- _EXERCISE INPUT_:
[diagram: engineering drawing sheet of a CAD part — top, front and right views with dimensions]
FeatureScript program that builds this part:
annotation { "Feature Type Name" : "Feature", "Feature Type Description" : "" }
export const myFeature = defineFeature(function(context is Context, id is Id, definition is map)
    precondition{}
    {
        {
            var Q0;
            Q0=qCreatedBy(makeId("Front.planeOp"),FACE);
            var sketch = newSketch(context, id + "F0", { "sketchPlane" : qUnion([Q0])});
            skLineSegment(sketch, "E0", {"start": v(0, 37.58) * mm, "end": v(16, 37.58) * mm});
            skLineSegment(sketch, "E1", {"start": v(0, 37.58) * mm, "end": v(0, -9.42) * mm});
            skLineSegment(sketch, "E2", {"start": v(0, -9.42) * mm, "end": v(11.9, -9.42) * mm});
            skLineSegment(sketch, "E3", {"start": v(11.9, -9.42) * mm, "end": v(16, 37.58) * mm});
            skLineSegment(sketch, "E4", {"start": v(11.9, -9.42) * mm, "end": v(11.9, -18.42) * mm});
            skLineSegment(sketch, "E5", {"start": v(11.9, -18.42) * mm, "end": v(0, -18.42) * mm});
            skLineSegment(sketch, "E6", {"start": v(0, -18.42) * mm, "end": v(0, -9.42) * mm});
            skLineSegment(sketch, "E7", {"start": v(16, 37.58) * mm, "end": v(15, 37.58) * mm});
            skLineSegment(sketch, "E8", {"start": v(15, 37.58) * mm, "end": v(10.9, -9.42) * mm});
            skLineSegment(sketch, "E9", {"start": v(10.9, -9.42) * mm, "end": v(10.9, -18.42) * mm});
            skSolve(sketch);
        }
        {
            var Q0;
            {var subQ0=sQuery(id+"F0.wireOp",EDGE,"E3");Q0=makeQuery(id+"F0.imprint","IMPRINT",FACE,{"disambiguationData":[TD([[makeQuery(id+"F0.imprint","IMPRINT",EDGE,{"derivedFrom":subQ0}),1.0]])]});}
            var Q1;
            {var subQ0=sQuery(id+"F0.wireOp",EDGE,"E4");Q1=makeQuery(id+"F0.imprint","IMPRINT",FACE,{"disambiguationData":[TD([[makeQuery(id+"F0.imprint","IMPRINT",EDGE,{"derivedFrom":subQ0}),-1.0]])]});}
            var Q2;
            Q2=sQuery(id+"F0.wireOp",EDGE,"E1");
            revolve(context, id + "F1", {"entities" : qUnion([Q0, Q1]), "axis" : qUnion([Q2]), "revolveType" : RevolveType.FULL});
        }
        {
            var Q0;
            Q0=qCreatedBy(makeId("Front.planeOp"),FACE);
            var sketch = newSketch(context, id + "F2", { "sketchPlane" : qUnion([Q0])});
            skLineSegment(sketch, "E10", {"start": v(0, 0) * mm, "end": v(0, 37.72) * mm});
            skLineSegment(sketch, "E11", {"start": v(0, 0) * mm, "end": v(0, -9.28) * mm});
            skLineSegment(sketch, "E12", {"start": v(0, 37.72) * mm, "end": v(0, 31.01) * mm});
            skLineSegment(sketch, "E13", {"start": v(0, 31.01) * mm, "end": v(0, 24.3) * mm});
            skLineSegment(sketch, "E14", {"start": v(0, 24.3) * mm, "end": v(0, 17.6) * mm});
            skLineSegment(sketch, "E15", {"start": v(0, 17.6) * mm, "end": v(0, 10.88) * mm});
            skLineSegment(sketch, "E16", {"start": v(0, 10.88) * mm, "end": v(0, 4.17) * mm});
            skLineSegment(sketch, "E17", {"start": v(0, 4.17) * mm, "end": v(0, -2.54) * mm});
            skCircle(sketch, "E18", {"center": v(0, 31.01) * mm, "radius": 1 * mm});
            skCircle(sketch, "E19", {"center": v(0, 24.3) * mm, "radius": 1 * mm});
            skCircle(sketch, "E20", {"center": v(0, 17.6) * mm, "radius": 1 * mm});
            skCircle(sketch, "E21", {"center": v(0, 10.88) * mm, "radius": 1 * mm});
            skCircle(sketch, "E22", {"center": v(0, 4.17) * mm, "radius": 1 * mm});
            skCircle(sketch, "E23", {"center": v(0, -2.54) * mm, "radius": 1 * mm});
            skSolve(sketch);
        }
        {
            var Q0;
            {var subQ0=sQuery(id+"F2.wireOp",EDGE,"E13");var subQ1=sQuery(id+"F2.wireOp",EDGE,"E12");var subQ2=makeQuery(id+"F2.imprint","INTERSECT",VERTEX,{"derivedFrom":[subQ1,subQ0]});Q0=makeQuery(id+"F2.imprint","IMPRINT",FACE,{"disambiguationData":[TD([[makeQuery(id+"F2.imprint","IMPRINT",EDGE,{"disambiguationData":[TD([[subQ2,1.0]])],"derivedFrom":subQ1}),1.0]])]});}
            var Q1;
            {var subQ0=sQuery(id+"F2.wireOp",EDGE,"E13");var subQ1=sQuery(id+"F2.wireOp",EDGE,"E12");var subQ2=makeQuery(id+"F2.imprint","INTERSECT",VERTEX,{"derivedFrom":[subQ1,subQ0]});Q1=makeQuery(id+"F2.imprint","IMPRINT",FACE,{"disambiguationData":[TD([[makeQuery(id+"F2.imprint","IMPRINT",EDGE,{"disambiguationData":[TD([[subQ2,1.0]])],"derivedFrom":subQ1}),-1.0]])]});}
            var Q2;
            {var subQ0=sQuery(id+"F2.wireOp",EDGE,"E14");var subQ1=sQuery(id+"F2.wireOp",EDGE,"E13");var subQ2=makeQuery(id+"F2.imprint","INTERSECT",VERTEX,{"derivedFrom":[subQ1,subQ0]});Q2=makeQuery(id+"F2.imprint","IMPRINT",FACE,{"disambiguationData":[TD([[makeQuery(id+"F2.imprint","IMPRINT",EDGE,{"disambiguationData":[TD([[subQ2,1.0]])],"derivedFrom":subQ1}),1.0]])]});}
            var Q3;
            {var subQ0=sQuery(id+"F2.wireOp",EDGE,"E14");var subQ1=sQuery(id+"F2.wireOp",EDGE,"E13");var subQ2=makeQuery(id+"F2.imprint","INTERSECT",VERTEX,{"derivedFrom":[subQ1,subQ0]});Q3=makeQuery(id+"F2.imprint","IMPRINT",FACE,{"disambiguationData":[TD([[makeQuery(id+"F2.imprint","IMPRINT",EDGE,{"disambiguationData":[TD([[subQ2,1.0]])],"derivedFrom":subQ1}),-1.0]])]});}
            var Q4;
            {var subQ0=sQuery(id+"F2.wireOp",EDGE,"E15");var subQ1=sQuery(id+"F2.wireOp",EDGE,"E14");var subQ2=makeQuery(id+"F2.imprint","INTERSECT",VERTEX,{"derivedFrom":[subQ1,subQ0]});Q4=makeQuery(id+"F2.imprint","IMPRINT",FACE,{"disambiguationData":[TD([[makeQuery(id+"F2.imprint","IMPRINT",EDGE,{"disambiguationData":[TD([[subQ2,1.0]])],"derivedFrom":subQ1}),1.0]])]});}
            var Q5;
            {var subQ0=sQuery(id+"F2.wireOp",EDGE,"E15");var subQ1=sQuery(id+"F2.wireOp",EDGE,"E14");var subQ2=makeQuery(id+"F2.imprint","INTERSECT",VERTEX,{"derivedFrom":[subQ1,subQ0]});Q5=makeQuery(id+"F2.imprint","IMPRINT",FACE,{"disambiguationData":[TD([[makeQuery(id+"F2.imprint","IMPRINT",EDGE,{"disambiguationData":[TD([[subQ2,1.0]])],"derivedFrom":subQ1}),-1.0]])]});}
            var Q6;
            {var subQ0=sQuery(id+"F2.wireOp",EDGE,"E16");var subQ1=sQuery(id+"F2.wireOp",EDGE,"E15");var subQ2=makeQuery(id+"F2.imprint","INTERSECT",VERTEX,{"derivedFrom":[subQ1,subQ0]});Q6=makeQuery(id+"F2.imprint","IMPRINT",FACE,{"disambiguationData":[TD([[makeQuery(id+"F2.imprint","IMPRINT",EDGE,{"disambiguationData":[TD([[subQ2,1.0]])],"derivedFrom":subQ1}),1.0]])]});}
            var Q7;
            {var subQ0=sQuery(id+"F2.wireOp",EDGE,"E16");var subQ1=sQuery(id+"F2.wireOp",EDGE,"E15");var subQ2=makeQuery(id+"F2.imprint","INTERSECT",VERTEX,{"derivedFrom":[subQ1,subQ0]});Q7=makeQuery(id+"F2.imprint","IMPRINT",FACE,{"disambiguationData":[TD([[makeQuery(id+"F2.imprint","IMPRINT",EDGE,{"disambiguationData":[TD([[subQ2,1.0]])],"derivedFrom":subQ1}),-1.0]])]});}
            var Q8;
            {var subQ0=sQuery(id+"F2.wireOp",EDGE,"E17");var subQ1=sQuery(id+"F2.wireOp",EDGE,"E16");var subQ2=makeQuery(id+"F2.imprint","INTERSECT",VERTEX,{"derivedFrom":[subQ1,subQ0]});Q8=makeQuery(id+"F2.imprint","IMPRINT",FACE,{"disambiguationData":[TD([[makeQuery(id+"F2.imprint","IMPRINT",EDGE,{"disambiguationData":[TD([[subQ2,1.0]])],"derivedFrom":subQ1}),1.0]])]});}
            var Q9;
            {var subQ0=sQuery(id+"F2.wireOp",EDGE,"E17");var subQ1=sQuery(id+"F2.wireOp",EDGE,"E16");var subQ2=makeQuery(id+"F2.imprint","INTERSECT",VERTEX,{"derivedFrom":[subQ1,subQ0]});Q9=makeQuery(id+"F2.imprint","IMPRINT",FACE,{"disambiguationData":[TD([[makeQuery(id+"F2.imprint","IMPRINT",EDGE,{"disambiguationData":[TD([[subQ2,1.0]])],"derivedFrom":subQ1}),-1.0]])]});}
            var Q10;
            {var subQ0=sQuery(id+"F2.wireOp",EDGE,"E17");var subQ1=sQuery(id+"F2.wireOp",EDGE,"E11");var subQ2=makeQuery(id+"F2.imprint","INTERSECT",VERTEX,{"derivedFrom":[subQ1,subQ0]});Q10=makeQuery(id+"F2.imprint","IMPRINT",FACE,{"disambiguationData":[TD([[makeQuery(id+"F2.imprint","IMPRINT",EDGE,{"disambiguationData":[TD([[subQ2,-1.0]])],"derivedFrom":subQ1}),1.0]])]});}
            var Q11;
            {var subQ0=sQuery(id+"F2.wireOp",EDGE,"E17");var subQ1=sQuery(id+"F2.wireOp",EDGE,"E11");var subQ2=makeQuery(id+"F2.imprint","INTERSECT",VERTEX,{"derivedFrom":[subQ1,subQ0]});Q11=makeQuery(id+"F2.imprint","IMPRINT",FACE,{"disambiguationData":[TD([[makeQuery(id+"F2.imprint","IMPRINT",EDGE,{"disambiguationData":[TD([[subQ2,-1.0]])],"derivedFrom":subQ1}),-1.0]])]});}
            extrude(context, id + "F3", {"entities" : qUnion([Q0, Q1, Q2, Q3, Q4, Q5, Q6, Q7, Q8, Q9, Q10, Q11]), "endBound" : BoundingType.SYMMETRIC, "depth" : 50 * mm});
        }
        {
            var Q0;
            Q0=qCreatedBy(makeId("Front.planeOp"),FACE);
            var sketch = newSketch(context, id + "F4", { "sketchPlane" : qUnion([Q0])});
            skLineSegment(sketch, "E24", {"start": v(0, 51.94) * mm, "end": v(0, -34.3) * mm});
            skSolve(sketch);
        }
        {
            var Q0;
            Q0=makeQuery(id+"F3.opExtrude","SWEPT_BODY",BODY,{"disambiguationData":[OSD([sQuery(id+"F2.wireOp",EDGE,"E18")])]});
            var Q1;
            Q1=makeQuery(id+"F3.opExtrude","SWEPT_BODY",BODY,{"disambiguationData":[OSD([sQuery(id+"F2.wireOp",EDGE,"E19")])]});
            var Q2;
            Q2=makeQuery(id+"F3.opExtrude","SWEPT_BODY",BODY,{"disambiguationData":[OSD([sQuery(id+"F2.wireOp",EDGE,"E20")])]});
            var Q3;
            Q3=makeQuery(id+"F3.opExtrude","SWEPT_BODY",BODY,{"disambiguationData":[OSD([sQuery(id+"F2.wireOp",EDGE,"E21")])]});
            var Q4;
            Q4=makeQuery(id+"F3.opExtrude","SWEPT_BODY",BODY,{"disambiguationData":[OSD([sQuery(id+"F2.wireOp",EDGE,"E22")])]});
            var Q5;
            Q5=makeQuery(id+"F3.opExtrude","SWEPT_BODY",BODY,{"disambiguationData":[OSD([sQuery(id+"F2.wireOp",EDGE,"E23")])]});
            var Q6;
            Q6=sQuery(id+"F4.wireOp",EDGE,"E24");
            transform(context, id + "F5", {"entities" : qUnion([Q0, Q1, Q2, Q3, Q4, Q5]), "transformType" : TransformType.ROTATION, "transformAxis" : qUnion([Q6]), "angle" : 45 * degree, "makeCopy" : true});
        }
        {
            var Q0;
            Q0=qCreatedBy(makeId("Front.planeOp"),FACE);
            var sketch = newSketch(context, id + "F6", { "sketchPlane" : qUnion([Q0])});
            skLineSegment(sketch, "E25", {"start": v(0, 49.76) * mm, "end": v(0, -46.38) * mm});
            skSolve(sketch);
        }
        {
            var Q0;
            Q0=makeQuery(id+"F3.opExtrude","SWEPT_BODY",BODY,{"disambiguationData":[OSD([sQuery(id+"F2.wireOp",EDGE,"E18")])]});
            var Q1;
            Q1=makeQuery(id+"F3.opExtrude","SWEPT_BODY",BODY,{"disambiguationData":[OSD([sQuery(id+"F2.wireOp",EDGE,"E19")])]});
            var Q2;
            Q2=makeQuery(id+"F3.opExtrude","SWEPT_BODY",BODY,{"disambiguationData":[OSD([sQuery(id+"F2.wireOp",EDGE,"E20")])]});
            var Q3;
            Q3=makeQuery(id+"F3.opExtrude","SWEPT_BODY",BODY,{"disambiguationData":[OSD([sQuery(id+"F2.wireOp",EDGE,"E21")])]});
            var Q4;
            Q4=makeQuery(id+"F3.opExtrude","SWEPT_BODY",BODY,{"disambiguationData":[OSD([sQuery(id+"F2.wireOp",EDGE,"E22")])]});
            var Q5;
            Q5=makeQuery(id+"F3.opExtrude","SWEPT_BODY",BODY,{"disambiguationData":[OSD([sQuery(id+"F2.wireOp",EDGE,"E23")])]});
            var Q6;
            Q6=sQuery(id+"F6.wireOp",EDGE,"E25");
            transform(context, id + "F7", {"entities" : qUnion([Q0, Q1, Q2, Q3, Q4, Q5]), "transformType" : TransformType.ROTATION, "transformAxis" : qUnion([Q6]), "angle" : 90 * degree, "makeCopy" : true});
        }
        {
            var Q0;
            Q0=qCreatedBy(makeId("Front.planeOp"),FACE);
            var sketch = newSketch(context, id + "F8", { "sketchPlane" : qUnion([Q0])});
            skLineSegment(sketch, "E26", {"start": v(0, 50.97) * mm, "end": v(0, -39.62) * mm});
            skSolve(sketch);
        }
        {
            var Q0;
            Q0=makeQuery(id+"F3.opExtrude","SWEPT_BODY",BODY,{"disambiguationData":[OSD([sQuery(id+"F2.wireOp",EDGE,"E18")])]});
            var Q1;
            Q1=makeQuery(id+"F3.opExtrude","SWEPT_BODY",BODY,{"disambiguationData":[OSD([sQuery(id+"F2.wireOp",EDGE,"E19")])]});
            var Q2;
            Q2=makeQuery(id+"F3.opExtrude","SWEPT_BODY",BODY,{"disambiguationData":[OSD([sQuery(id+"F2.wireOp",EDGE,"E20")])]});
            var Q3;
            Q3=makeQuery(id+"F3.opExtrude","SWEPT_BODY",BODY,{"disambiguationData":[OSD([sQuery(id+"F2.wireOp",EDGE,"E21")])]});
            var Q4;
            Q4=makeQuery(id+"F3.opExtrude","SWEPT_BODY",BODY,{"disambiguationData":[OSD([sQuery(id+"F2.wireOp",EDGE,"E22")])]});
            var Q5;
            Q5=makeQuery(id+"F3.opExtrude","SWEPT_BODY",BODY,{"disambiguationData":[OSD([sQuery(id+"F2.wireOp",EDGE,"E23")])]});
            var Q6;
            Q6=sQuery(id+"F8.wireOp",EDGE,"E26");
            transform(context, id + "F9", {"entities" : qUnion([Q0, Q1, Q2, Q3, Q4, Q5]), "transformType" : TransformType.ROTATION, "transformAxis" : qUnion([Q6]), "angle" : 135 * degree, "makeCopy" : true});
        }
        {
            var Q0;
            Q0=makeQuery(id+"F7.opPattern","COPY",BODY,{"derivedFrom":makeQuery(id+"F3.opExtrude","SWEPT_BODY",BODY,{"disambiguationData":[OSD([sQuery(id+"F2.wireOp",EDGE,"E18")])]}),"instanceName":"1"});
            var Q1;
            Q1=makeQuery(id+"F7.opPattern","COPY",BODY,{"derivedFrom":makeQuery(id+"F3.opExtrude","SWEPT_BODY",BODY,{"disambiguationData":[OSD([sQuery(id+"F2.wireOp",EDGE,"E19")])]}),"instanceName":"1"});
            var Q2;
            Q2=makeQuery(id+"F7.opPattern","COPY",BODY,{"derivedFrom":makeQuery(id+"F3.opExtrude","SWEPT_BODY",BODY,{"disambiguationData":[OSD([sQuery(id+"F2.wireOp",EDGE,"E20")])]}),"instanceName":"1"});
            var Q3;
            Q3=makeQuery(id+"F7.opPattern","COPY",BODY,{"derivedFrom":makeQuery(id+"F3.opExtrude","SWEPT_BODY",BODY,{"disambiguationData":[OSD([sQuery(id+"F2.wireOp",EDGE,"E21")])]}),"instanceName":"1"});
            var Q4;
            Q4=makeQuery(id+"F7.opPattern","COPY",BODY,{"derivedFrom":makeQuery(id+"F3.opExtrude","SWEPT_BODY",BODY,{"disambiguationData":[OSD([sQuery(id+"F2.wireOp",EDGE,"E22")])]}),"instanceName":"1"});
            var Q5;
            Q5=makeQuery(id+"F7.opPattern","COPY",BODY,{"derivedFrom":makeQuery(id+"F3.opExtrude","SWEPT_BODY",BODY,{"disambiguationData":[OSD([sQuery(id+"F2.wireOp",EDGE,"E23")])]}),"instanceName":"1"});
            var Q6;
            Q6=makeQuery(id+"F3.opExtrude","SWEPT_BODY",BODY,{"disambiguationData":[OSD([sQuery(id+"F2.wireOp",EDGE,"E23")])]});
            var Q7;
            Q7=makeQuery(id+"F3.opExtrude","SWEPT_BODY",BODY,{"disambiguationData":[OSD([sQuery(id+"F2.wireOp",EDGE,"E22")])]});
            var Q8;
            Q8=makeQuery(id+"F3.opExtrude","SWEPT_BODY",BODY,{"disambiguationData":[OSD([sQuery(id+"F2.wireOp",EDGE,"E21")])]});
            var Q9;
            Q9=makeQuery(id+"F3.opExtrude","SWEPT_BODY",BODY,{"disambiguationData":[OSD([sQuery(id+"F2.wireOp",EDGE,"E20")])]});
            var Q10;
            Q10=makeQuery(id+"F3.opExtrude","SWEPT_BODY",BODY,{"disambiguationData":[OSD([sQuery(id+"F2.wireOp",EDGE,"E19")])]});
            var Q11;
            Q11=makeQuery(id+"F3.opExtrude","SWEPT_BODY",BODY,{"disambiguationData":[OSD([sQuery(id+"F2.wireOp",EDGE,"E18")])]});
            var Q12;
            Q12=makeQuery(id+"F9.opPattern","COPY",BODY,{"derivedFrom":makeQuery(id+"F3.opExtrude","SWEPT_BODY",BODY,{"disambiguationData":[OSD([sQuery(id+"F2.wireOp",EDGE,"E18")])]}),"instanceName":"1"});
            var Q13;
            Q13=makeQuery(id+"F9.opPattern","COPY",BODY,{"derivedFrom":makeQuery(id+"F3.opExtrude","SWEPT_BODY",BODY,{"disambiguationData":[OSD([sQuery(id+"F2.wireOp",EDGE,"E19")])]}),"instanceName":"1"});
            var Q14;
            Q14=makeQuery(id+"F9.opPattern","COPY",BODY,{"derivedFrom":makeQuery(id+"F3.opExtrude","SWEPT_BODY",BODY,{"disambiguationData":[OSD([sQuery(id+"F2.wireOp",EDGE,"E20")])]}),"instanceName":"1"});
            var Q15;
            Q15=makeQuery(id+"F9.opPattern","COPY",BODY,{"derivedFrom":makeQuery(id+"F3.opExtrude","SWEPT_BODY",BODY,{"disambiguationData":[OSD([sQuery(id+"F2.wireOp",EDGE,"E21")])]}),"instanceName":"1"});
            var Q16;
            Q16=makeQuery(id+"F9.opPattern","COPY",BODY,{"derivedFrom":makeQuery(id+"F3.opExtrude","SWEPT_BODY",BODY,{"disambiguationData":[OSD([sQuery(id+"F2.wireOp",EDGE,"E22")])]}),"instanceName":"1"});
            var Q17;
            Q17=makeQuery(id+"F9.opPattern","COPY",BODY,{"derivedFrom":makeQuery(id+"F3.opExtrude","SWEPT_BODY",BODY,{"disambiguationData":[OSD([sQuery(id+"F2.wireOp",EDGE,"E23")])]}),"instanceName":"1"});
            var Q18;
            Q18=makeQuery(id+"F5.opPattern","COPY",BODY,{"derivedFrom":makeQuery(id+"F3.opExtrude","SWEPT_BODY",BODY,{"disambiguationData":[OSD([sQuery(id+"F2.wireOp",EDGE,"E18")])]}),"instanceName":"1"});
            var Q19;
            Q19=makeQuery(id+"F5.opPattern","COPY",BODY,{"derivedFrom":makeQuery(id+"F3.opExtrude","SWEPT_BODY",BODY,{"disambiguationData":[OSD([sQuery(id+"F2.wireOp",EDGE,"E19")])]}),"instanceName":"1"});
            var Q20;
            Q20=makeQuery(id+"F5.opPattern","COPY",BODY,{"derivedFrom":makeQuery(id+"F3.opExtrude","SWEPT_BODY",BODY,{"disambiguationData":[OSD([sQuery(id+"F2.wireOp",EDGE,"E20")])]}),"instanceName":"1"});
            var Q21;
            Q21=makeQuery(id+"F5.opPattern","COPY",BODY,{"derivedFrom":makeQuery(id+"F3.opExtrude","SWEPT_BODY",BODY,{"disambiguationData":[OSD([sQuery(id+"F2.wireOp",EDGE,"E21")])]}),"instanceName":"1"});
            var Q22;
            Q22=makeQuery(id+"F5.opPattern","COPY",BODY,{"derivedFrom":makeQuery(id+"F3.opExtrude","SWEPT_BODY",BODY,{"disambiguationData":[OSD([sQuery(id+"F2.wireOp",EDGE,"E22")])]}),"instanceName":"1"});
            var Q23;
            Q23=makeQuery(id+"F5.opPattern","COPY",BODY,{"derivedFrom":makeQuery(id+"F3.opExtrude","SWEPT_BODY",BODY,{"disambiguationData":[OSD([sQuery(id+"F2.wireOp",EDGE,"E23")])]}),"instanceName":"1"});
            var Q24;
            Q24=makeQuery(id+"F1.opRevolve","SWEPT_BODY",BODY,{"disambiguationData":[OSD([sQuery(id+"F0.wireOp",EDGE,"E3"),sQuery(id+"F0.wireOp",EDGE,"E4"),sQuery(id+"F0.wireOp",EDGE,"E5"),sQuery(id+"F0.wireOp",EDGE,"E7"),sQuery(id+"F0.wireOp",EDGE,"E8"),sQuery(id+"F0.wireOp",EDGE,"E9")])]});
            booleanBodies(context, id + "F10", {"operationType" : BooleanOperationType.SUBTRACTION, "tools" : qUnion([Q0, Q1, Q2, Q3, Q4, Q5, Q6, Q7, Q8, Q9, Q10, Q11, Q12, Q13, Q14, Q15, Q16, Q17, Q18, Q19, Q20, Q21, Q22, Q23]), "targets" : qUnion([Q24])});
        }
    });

- _WRITTEN EXERCISE_:
Recast the stretch from the start of the listing through the line containing "export const myFeature" as a numbered list, leaving out any blank lines.

- _EXERCISE SOLUTION_:
1. [diagram: engineering drawing sheet of a CAD part — top, front and right views with dimensions]
2. FeatureScript program that builds this part:
3. annotation { "Feature Type Name" : "Feature", "Feature Type Description" : "" }
4. export const myFeature = defineFeature(function(context is Context, id is Id, definition is map)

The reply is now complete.